Word Automation Services: What It Does

Following up on my first post about Word Automation Services, I wanted to continue by talking about the functionality offered (and not offered) by the service, how it's exposed, and the types of solutions you will be able to build on top of it.

What the Service Does

Functionally, the service is very simple – this is intentional, as we wanted to address the pain points that we've heard loud and clear from you over the past few years, while keeping performance and scale at the top of our priorities (which meant avoiding the temptation to bring over everything "just because").

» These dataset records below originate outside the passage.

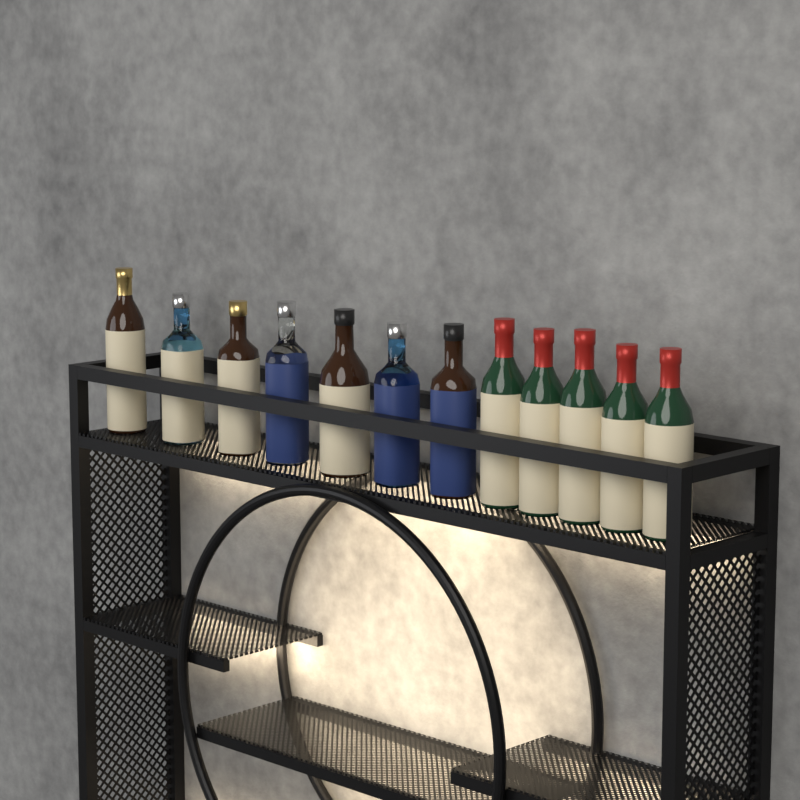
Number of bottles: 12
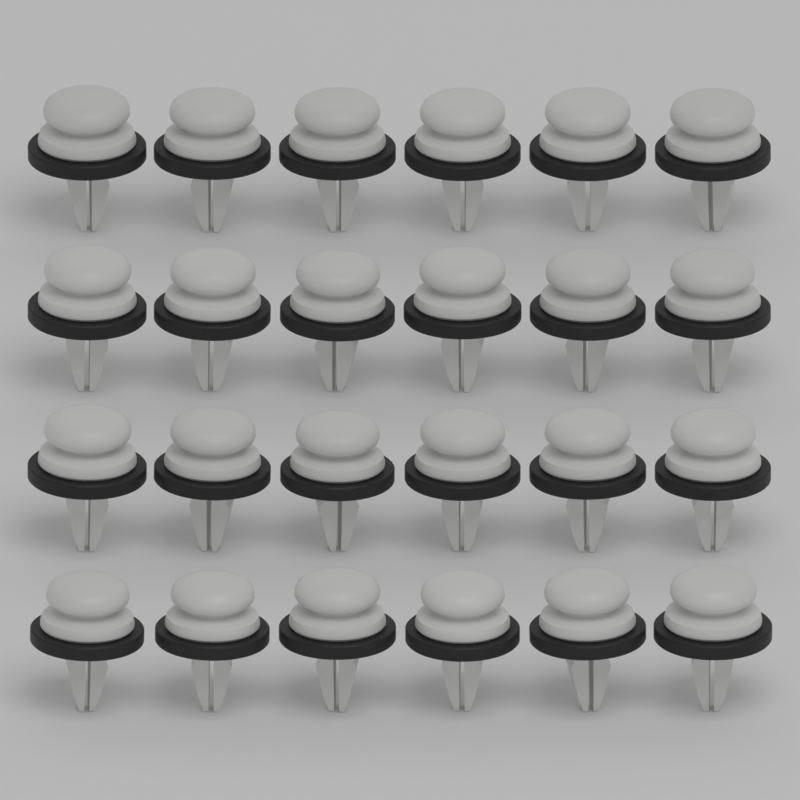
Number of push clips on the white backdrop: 24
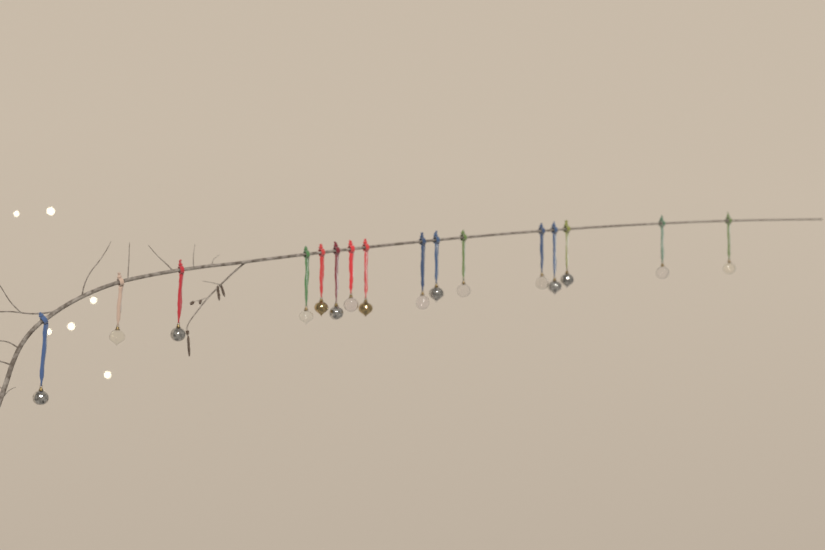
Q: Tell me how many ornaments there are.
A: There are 16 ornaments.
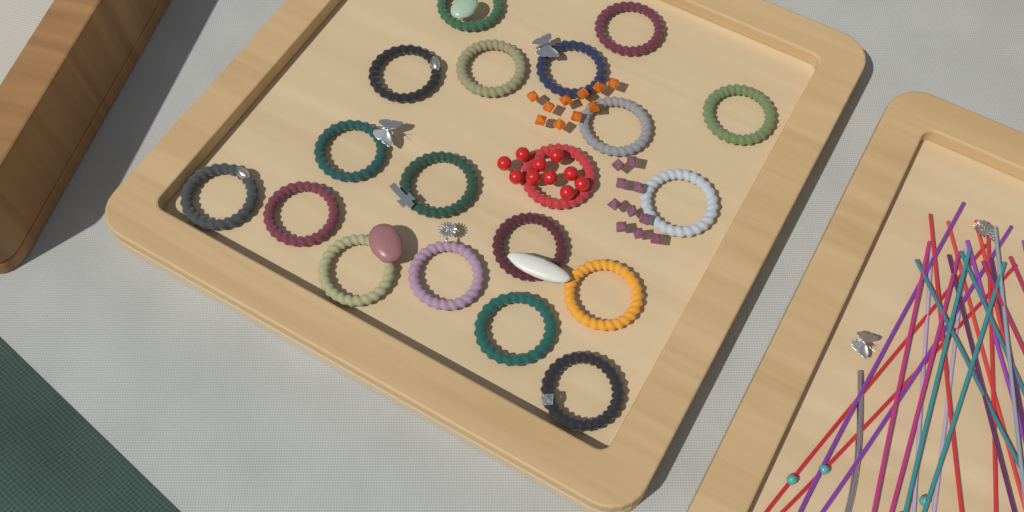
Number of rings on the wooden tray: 19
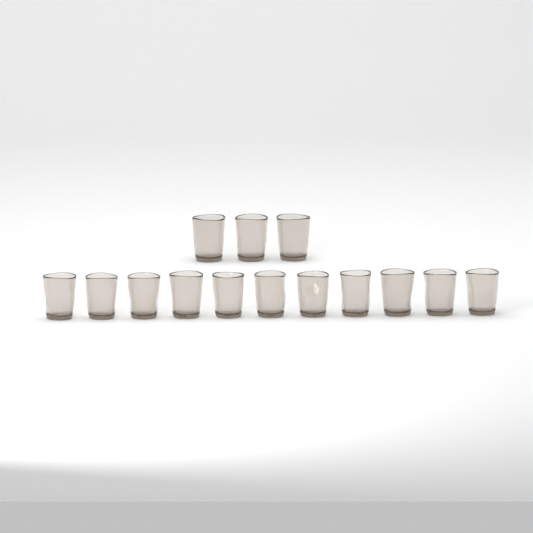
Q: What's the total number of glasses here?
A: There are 14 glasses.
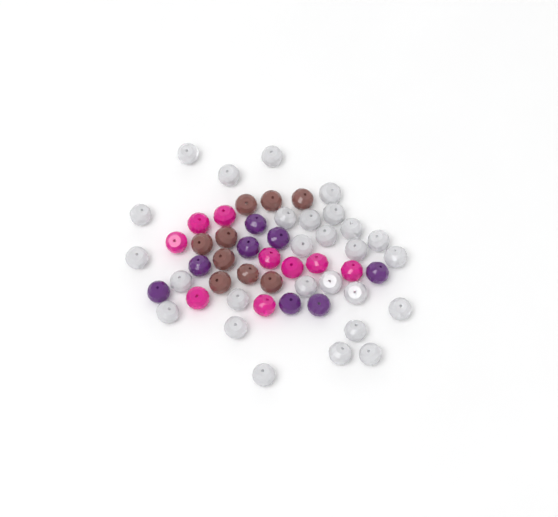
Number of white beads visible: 27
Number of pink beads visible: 9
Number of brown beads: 9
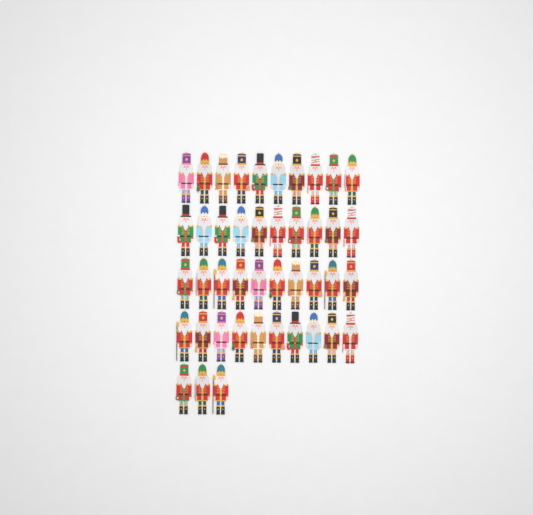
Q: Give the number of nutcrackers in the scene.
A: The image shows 43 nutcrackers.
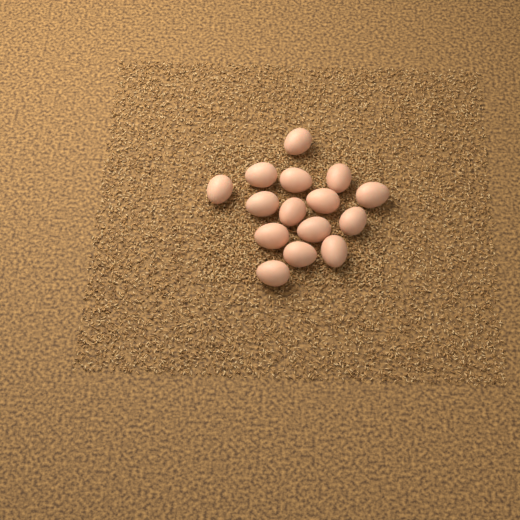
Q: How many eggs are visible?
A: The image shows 15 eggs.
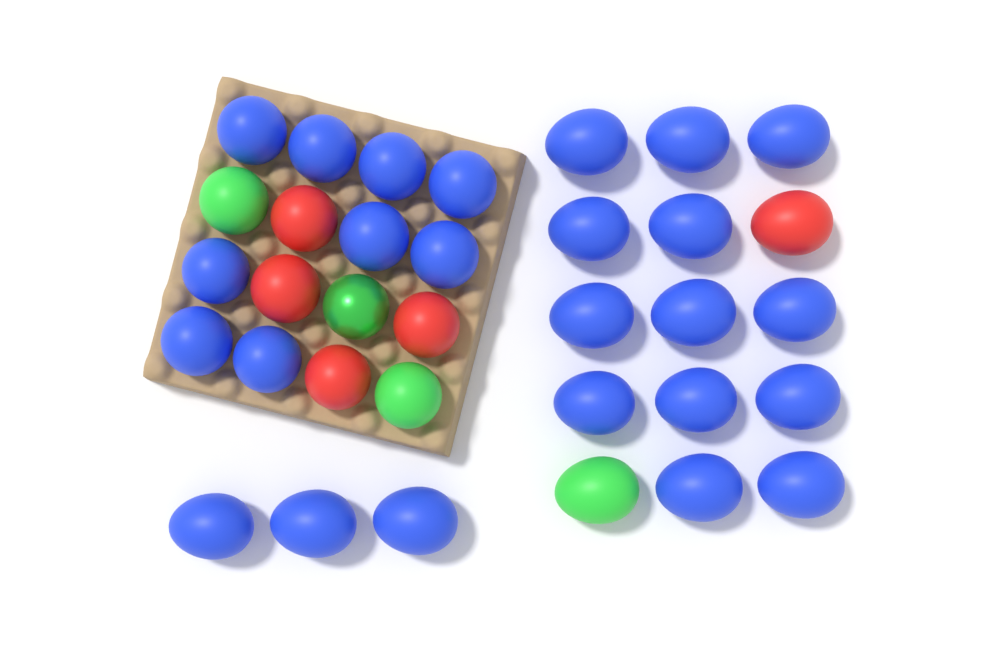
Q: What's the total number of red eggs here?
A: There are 5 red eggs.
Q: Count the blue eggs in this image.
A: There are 25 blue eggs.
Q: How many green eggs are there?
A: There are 4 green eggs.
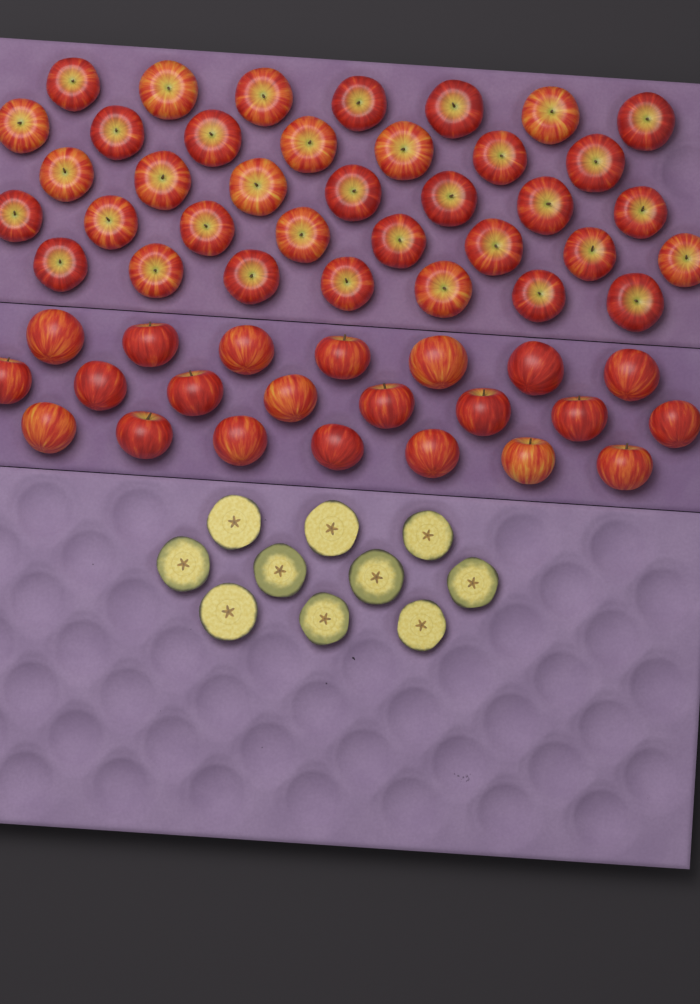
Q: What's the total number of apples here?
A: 58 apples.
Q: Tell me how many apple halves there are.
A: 10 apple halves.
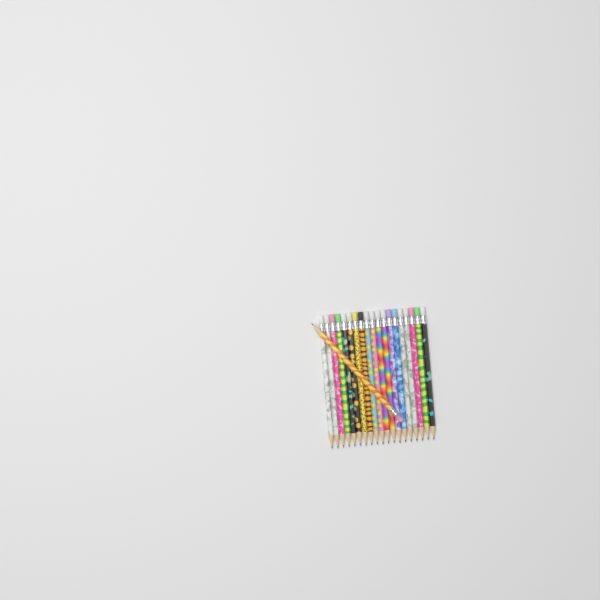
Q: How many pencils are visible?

With that mindset, we really only set out to tackle the two most common requests that we hear:

  1. I have a bunch of Word documents. I want to convert them to PDF on the server in bulk (e.g. DOCX to PDF).
  2. I have a template and some data. I want to merge the two and create a set of PDF files; one per merge result (e.g. mail merge to PDF).

Now, when we hear that, the output format's not always PDF (but it's probably the most common). As we translated that to features, it meant that the server needed to do one thing really well: file conversions. Accordingly, Word Automation Services supports conversions to/from almost all of the formats Word client understands:

File formats the service can read:

  • Office Open XML (DOCX, DOCM, DOTX, DOTM)
  • Word 97-2003 Document (DOC) and Word 97-2003 Template (DOT)

    • We also support older versions of Word as far back as Word 2.0 for Windows (!)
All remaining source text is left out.